The exact number of Bosch's surviving works has been a subject of considerable debate. His signature can be seen on only seven of his surviving paintings, and there is considerable doubt that many of the paintings once ascribed to him were actually from his hand. It is known that from the early 16th century onward, numerous copies and variations of his paintings began to circulate. In addition, his style was highly influential, and was widely imitated by his numerous followers.

Over the years, scholars have attributed to him fewer and fewer of the works once thought to be his. This is partly a result of technological advances such as infrared reflectography, which enable researchers to examine a painting's underdrawing. Art historians of the early and mid-20th century, such as Tolnay and Baldass, identified between thirty and fifty paintings that they believed to be by Bosch's hand. A later monograph by Gerd Unverfehrt (1980) attributed twenty-five paintings and 14 drawings to him.

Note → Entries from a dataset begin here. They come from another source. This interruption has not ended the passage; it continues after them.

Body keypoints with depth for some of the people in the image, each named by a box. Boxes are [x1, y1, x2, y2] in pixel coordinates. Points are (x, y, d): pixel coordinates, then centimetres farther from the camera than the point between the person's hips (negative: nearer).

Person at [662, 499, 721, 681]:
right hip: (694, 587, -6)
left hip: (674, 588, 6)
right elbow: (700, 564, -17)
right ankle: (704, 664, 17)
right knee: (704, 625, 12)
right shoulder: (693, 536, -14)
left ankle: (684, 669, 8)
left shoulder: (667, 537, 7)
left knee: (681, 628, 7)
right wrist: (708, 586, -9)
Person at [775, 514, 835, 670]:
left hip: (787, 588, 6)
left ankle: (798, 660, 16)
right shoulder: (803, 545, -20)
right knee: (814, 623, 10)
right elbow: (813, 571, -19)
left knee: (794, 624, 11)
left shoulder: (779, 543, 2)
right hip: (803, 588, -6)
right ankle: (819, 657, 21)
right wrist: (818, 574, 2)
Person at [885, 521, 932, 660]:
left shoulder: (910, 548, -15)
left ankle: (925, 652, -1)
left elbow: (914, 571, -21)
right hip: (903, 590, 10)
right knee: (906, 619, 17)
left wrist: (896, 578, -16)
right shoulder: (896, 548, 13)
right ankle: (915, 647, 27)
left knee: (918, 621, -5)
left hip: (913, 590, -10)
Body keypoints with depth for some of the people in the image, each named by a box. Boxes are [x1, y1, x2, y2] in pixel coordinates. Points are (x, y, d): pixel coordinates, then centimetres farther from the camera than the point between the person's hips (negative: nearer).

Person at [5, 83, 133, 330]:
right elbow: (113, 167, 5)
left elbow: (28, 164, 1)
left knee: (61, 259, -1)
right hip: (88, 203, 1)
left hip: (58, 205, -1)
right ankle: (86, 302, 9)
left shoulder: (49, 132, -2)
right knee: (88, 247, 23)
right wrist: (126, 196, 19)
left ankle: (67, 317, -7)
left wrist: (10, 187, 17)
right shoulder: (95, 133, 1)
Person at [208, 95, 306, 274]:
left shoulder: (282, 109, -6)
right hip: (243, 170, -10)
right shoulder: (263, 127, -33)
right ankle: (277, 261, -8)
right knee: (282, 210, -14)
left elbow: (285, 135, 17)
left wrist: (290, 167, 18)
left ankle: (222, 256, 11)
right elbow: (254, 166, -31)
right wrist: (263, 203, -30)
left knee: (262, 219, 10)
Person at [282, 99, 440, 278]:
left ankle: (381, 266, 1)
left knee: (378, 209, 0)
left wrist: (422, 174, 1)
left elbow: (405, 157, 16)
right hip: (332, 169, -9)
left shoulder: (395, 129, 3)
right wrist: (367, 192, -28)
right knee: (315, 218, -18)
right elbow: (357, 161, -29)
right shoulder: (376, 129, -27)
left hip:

In early 2016, The Temptation of St. Anthony, a small panel in the Nelson-Atkins Museum of Art in Kansas City, Missouri, long attributed to the workshop of Hieronymus Bosch, was credited to the painter himself after intensive forensic study by the Bosch Research and Conservation Project. The BRCP has also questioned whether two well-known paintings traditionally accepted to be by Bosch, The Seven Deadly Sins in the Prado and Christ Carrying the Cross in the Museum of Fine Arts, Ghent should instead be credited to the artist's workshop rather than to the painter's own hand.